31_days: A Shiftless Story

Feb 14, 2008 14:23

Title: A Shiftless Story
Day/Theme: Feb. 14 / Our swords shall play the orators for us
Series: Princess Tutu
Character/Pairing: Fakir/Ahiru, Charon, Mytho, Rue
Rating: PG


A Shiftless Story

Once upon a time, there lived a knight.

Now the knight was noble and strong, but though he knew the art of the sword as well as he knew the art of walking or reading, he owned no steel of his own. For a time, the knight did not worry on this, for the duties of a knight do not hold sway only over the fencing arts. But times change and so go circumstances with it, and the knight soon found himself in need of his sword.

It was a strange town in which the knight lived -- so strange that things ought to be counted strange no longer were. An anteater danced ballet; a cat taught at the school; a raven raised a human child. The knight himself had been raised by the village blacksmith, for his parents had both died long ago. It might seem then that the knight's quest for a sword would be easier than the drift of a feather in the wind. But the course of a true quest never runs smooth, as we shall see.

For there was once a story, as the blacksmith knew all too well, of a prince and a raven. The story had stopped long ago, but things had changed, as things do. The prince who had lost his feelings began to regain them. Two princesses appeared -- one to save the prince and the other to stop him, and who can say which princess did which? A story is founded on questions, and in the answering them is moving of the tale. The blacksmith knew one of the answers, and that answer was that the knight would die. Fearful for his son's life, the blacksmith refused to give the knight a sword, and the knight left in anger and despair.

Suddenly, a girl appeared, for there is always a girl. She was one of the princesses, who knew that the knight without his sword would be as useful to the prince as a limbless tin soldier. With her arts, she persuaded the blacksmith to have some faith in the knight, and that is how the knight earned his sword.

Is this the happy end of the story? No, of course not, for the story had not ended. Here is a question to move the story: Why did the knight need his sword?

Why, indeed.

It is a truth universally acknowledged that a knight in possession of a sword and a great deal of pluck must be in want of something to protect. And so he did, for a time.

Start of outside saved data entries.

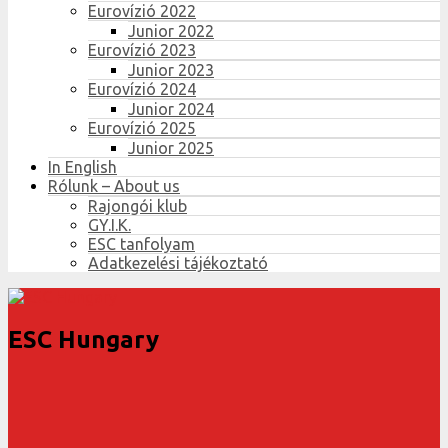
Eurovízió 2022
Junior 2022
Eurovízió 2023
Junior 2023
Eurovízió 2024
Junior 2024
Eurovízió 2025
Junior 2025
In English
Rólunk – About us
Rajongói klub
GY.I.K.
ESC tanfolyam
Adatkezelési tájékoztató
ESC Hungary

But the story changed soon enough, for that is the way of stories. The prince's heart tarnished; he turned to the aid of the raven's daughter.

The knight could no longer count himself a part of the prince's faithful service, for he was sworn to defeat the raven, for it was the ravens who had killed his parents so many years ago. He allied himself to the good princess; but the forces arrayed against them were old and powerful. Many times, both the knight and the princess felt they were of no use at all.

The knight had not been able to protect the prince, and so he did not now say to the princess, "I will protect you."

But the princess did not realise that when the knight said, "I wish I could protect you," what he truly meant was something else altogether.

What happened next? Was it a sad ending? A happy ending?

Who knows, until things change?

A knight must become more than a knight, and a princess more than a princess, if a story is to change yet again. For that is the way of stories, and that is what stories do.